Immunogenicity of glycans on biotherapeutic drugs produced in plant expression systems-The taliglucerase alfa story

• Published in: PloS one Vol. 12; no. 10; p. e0186211
• Main Authors: Rup, Bonita, Alon, Sari, Amit-Cohen, Bat-Chen, Brill Almon, Einat, Chertkoff, Raul, Tekoah, Yoram, Rudd, Pauline M
• Format: Journal Article
• Language: English
• Published: United States Public Library of Science 31.10.2017; Public Library of Science (PLoS)

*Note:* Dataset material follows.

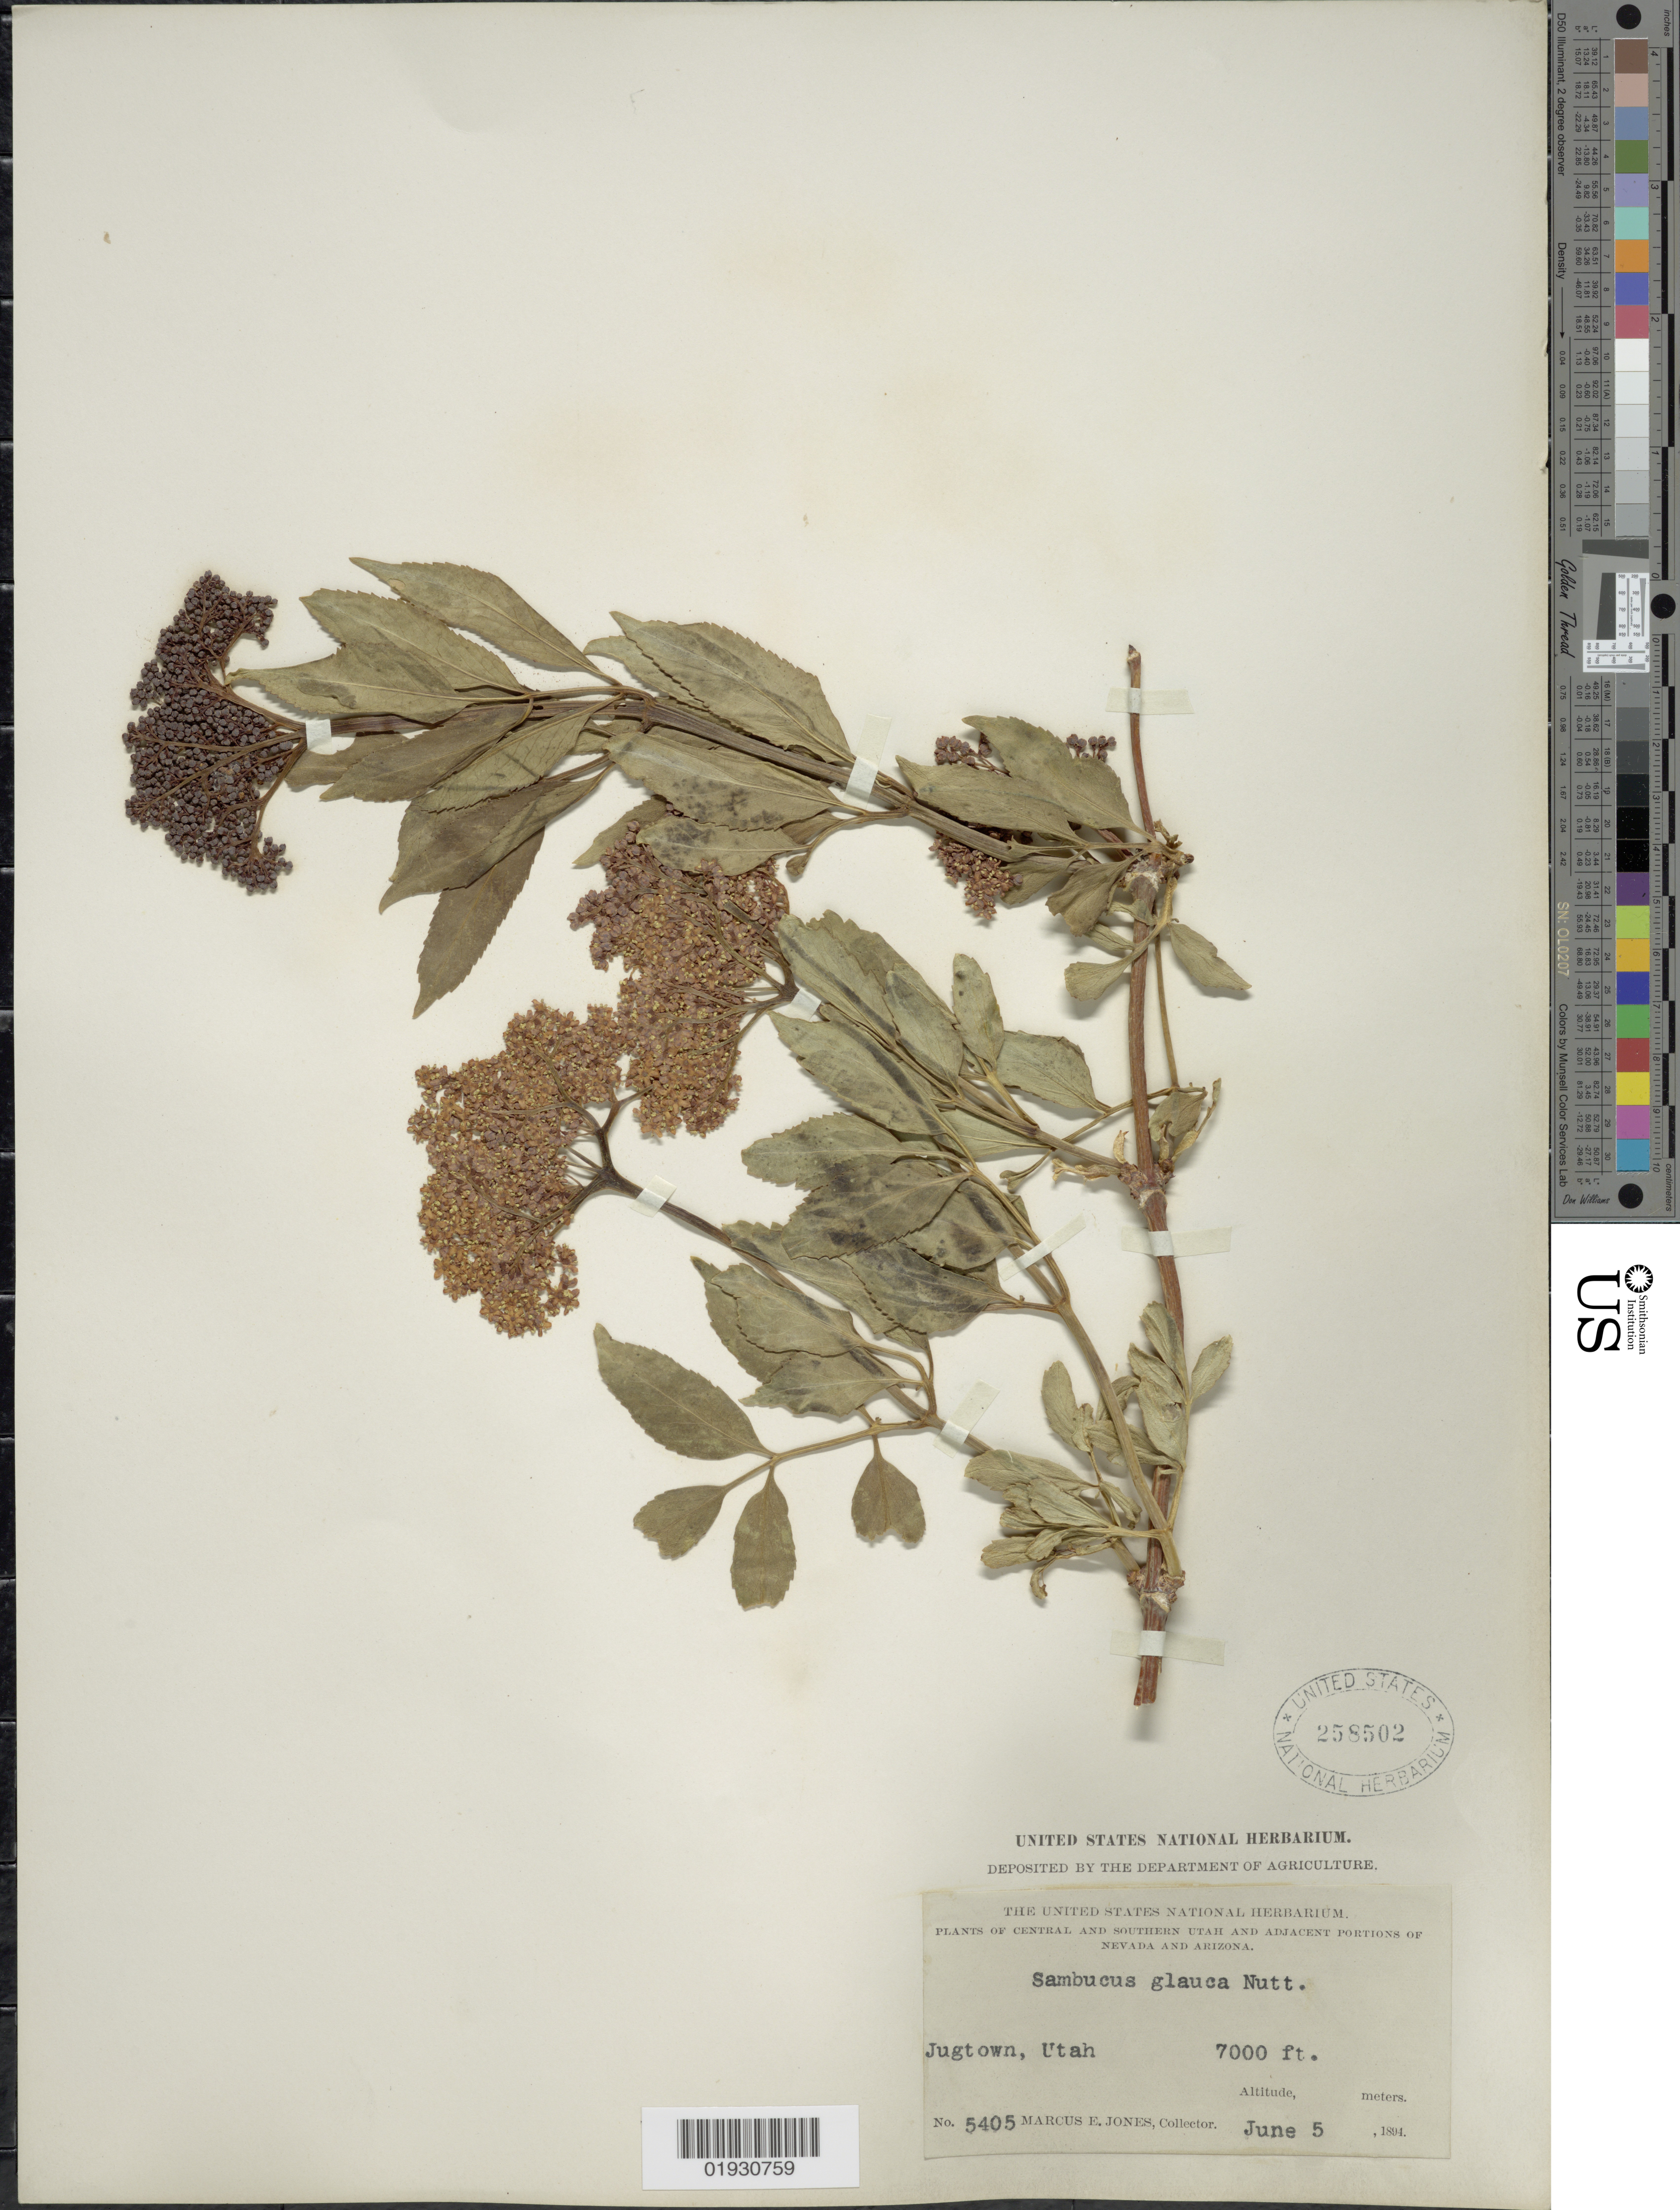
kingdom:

• Subjects: Analysis; Antibodies; Biological Products; Biology and Life Sciences; Blood & organ donations; Carbohydrates; Clinical trials; Disease; Dosage and administration; Double-Blind Method; Drugs; Engineering and Technology; Enzyme-Linked Immunosorbent Assay; Enzymes; Female; Gaucher Disease - drug therapy; Gaucher's disease; Glucosylceramidase; Glucosylceramidase - biosynthesis; Glucosylceramidase - therapeutic use; Glycan; Glycosylation; Health aspects; Humans; Immune response; Immunoassay; Immunogenicity; Immunoglobulins; Laboratory animals; Male; Mammals; Medicine and Health Sciences; Patients; Pediatrics; Pharmaceuticals; Plant cells; Plants (botany); Plants - genetics; Polysaccharides; Polysaccharides - immunology; Product development; Production capacity; Proteins; R&D; Research & development; Research and Analysis Methods; Safety; Studies; Therapeutics
• ISSN: 1932-6203; 1932-6203
• DOI: 10.1371/journal.pone.0186211

Plants are a promising alternative for the production of biotherapeutics. Manufacturing in-planta adds plant specific glycans. To understand immunogenic potential of these glycans, we developed a validated method to detect plant specific glycan antibodies in human serum. Using this assay, low prevalence of pre-existing anti-plant glycan antibodies was found in healthy humans (13.5%) and in glucocerebrosidase-deficient Gaucher disease (GD) patients (5%). A low incidence (9% in naïve patient and none in treatment experienced patients) of induced anti-plant glycan antibodies was observed in GD patients after up to 30 months replacement therapy treatment with taliglucerase alfa, a version of human glucocerebrosidase produced in plant cells. Detailed evaluation of clinical safety and efficacy endpoints indicated that anti-plant glycan antibodies did not affect the safety or efficacy of taliglucerase alfa in patients. This study shows the benefit of using large scale human trials to evaluate the immunogenicity risk of plant derived glycans, and indicates no apparent risk related to anti-plant glycan antibodies.